В моих помыслах блестит слава, как раскрытые ножницы. Работай, работай, Сальвадор! Ты способен не только на жестокость, но и на работу. Моя работоспособность вызывала у всех уважение. Я вставал в семь утра и не знал отдыха весь день. Даже прогулки с девушкой входили в мою программу: работа соблазна. Родители всегда повторяли: «Он никогда не развлекается! Он не отдыхает ни минуты! Ты молод, Сальвадор. Пользуйся своим возрастом». А у. меня в мыслях было совсем другое, противоположное: «Торопись стареть! Ты ужасно незрел и суров». Как бы мне избавится от этого ребяческого недостатка, именуемого юностью?

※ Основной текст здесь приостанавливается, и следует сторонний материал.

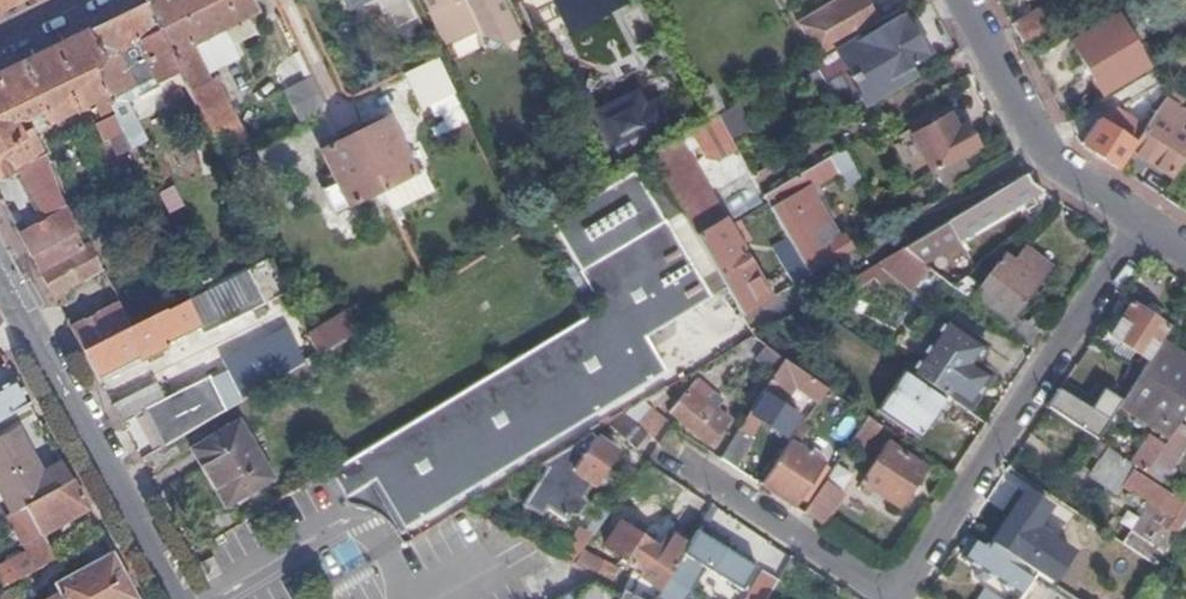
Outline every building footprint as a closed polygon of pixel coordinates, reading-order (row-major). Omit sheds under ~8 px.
[(23,0),(0,0),(0,11),(23,0)] [(145,3),(179,70),(219,152),(242,140),(239,135),(243,132),(216,76),(211,78),(208,72),(202,60),(226,47),(248,37),(243,27),(250,24),(247,17),(258,12),(252,0),(150,0),(145,3)] [(383,15),(388,13),(396,29),(416,19),(410,7),(407,0),(376,0),(383,15)] [(499,0),(498,0),(487,6),(483,0),(425,0),(449,46),(477,31),(484,46),(496,51),(519,40),(499,0)] [(565,24),(611,0),(553,0),(565,24)] [(880,22),(866,0),(844,0),(798,26),(816,60),(835,48),(858,34),(880,22)] [(1052,10),(1068,0),(1046,0),(1052,10)] [(109,20),(76,37),(106,99),(134,86),(117,52),(139,41),(157,81),(179,70),(145,3),(109,20)] [(1013,25),(1023,43),(1051,26),(1041,8),(1013,25)] [(861,38),(858,34),(835,48),(852,76),(850,78),(863,101),(887,86),(886,82),(909,68),(927,57),(902,15),(861,38)] [(1148,69),(1118,16),(1072,43),(1101,95),(1148,69)] [(255,34),(250,24),(243,27),(248,37),(255,34)] [(17,167),(42,153),(30,127),(18,133),(11,121),(15,119),(21,121),(30,117),(34,110),(38,107),(47,122),(94,98),(94,105),(102,121),(96,124),(105,142),(110,139),(119,156),(131,150),(130,147),(119,127),(113,115),(106,99),(76,37),(12,68),(0,74),(0,176),(17,167)] [(117,52),(134,86),(138,93),(158,83),(157,81),(139,41),(117,52)] [(306,63),(296,44),(285,50),(295,69),(306,63)] [(202,60),(208,72),(232,60),(226,47),(202,60)] [(435,57),(410,69),(419,87),(413,90),(422,108),(429,104),(436,118),(442,115),(450,131),(467,122),(453,92),(435,57)] [(868,108),(916,78),(909,68),(886,82),(887,86),(863,101),(868,108)] [(325,101),(312,77),(285,91),(301,122),(323,111),(325,101)] [(643,107),(635,91),(593,116),(587,120),(610,168),(671,132),(656,101),(643,107)] [(1169,92),(1155,111),(1167,120),(1180,102),(1169,92)] [(730,138),(733,142),(752,130),(737,106),(718,118),(730,138)] [(1081,144),(1119,169),(1130,151),(1144,129),(1115,111),(1098,120),(1081,144)] [(1130,151),(1171,176),(1185,151),(1185,134),(1153,114),(1144,129),(1130,151)] [(932,173),(976,147),(962,125),(956,129),(947,116),(911,137),(932,173)] [(712,121),(691,134),(703,155),(730,138),(718,118),(712,121)] [(901,128),(896,118),(877,129),(884,142),(898,135),(901,128)] [(387,119),(355,135),(386,197),(390,205),(396,218),(403,215),(399,207),(434,189),(423,168),(413,173),(387,119)] [(135,120),(119,127),(130,147),(145,141),(135,120)] [(386,197),(355,135),(321,151),(336,181),(321,188),(333,212),(374,192),(382,209),(390,205),(386,197)] [(678,142),(652,157),(744,315),(770,299),(678,142)] [(851,160),(844,149),(765,197),(795,248),(808,272),(810,274),(851,250),(843,237),(824,248),(794,198),(811,188),(814,194),(822,189),(819,184),(838,172),(836,169),(851,160)] [(225,165),(242,199),(270,185),(252,152),(225,165)] [(42,153),(17,167),(46,221),(68,209),(42,153)] [(584,317),(330,469),(339,484),(377,462),(396,493),(412,519),(664,372),(645,339),(710,299),(665,224),(638,172),(554,222),(583,271),(602,306),(584,317)] [(1032,183),(1027,174),(903,247),(923,263),(1043,191),(1032,183)] [(46,221),(18,235),(21,240),(51,296),(102,269),(89,243),(81,247),(74,233),(78,230),(68,209),(46,221)] [(923,263),(903,247),(848,280),(855,292),(872,282),(887,273),(890,275),(911,291),(929,268),(923,263)] [(792,282),(808,272),(795,248),(778,258),(792,282)] [(969,283),(961,293),(971,301),(974,296),(1009,324),(1006,328),(1034,350),(1042,338),(1020,322),(1018,323),(1013,318),(1051,269),(1032,254),(1021,267),(1005,256),(994,269),(989,265),(980,276),(985,281),(979,289),(969,283)] [(270,256),(257,263),(264,279),(277,271),(270,256)] [(98,381),(166,348),(164,343),(200,326),(204,334),(266,305),(247,268),(200,292),(131,326),(82,352),(98,381)] [(880,288),(890,275),(887,273),(872,282),(880,288)] [(855,292),(848,280),(811,302),(822,310),(855,292)] [(1185,305),(1185,294),(1180,289),(1158,321),(1131,304),(1110,336),(1141,357),(1138,363),(1145,366),(1152,356),(1185,305)] [(118,303),(69,329),(82,352),(131,326),(118,303)] [(308,334),(318,354),(361,329),(350,309),(308,334)] [(908,372),(946,398),(966,413),(991,376),(974,364),(986,347),(945,318),(908,372)] [(783,359),(754,336),(739,356),(769,378),(783,359)] [(1152,356),(1145,366),(1126,395),(1142,406),(1136,416),(1169,439),(1185,413),(1185,378),(1180,387),(1162,374),(1167,366),(1152,356)] [(827,389),(784,360),(721,456),(719,458),(734,467),(735,465),(748,447),(747,446),(753,437),(750,435),(760,419),(784,436),(797,417),(794,413),(797,408),(785,400),(795,385),(818,401),(827,389)] [(305,365),(278,381),(286,396),(314,379),(305,365)] [(145,410),(164,445),(242,399),(227,371),(210,379),(209,377),(161,401),(145,410)] [(908,372),(906,371),(879,412),(919,439),(946,398),(908,372)] [(17,379),(0,388),(0,420),(30,404),(21,385),(17,379)] [(695,379),(669,411),(692,430),(709,445),(729,422),(715,410),(722,401),(695,379)] [(111,404),(120,422),(145,410),(161,401),(152,384),(111,404)] [(1058,388),(1046,408),(1096,441),(1109,421),(1058,388)] [(624,413),(651,432),(660,439),(671,422),(652,408),(670,399),(665,389),(624,413)] [(624,413),(607,423),(638,448),(651,432),(624,413)] [(1169,439),(1155,460),(1169,469),(1185,443),(1185,413),(1169,439)] [(866,448),(882,426),(868,417),(852,439),(866,448)] [(239,420),(191,448),(225,506),(273,479),(239,420)] [(17,430),(15,425),(0,433),(0,439),(17,430)] [(31,456),(17,430),(0,439),(0,472),(31,456)] [(590,433),(538,463),(546,466),(521,503),(541,514),(545,507),(568,520),(572,514),(579,516),(588,501),(585,495),(594,483),(615,450),(611,448),(615,443),(599,432),(595,438),(590,433)] [(797,446),(791,441),(762,484),(782,497),(794,505),(798,498),(804,501),(816,485),(819,479),(828,467),(797,446)] [(925,469),(888,444),(862,482),(900,508),(925,469)] [(1160,559),(1183,525),(1174,518),(1184,503),(1134,470),(1136,467),(1107,449),(1088,477),(1117,495),(1124,486),(1145,499),(1136,514),(1149,522),(1139,535),(1130,530),(1122,544),(1130,550),(1156,565),(1160,559)] [(73,483),(64,466),(43,477),(31,456),(0,472),(0,497),(11,517),(73,483)] [(827,477),(803,512),(821,524),(842,494),(829,485),(832,481),(827,477)] [(55,562),(42,537),(89,512),(73,483),(11,517),(5,520),(25,557),(0,571),(0,589),(1,591),(55,562)] [(1025,493),(992,544),(1036,572),(1053,583),(1076,548),(1037,523),(1047,508),(1025,493)] [(1185,520),(1185,504),(1184,503),(1174,518),(1183,525),(1185,520)] [(638,581),(660,594),(689,543),(668,530),(658,547),(623,523),(607,545),(644,571),(638,581)] [(581,528),(572,541),(561,534),(550,550),(575,563),(584,550),(593,537),(581,528)] [(657,598),(684,598),(703,565),(742,589),(755,567),(697,529),(689,543),(660,594),(657,598)] [(962,558),(1021,596),(1032,579),(1036,572),(992,544),(987,550),(972,541),(962,558)] [(575,563),(597,575),(599,576),(607,562),(584,550),(575,563)] [(125,578),(112,554),(92,565),(74,575),(54,585),(55,587),(59,594),(50,598),(87,598),(125,578)] [(778,580),(767,598),(785,598),(783,598),(803,564),(792,556),(778,580)] [(1160,559),(1156,565),(1165,571),(1169,565),(1160,559)] [(74,575),(92,565),(89,560),(71,569),(74,575)] [(221,574),(212,560),(202,566),(210,579),(221,574)] [(778,580),(764,571),(748,598),(767,598),(778,580)] [(567,598),(644,598),(599,576),(597,575),(593,577),(560,595),(567,598)] [(125,578),(87,598),(136,598),(125,578)] [(1032,579),(1021,596),(1019,598),(1062,598),(1032,579)] [(985,586),(977,598),(1005,598),(985,586)] [(40,598),(50,598),(59,594),(55,587),(38,596),(40,598)]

Прежде чем стать кубистом, надлежало выучиться рисовать. Но это не могло остудить мой пыл деятельности. Мне хотелось быть изобретателем и описать великие философские открытия, как написанная годом позже «Ла Тур де Бабель» («Вавилонская Башня»). Я уже наплодил полтысячи страниц и это был пока только пролог. Сексуальное волнение уступало место философскому беспокойству, больше ничего меня не занимало. «Ла Тур де Бабель» начиналась длинным изложением феномена смерти, на нем, как я думал, основывались все воображаемые конструкции. Антропоморфист, я не принимал во внимание себя, как живого человека, а только в виде ожившей «неодушевленной аморфности» моих причуд. То, что ниже «Ла Тур де Бабель» было для всех понятной жизнью, для меня было смертью и хаосом, И, наоборот, все, что было выше и казалось другим мешаниной, беспорядком, было для меня «логосом» и возрождением. Моя жизнь, в постоянной борьбе за утверждение личности, была в каждый миг новеллой о победе моего «Я» над смертью, тогда как в своем окружении я видел только сплошной компромисс с этой смертью. Я же отказывался вступать с ней в сговор.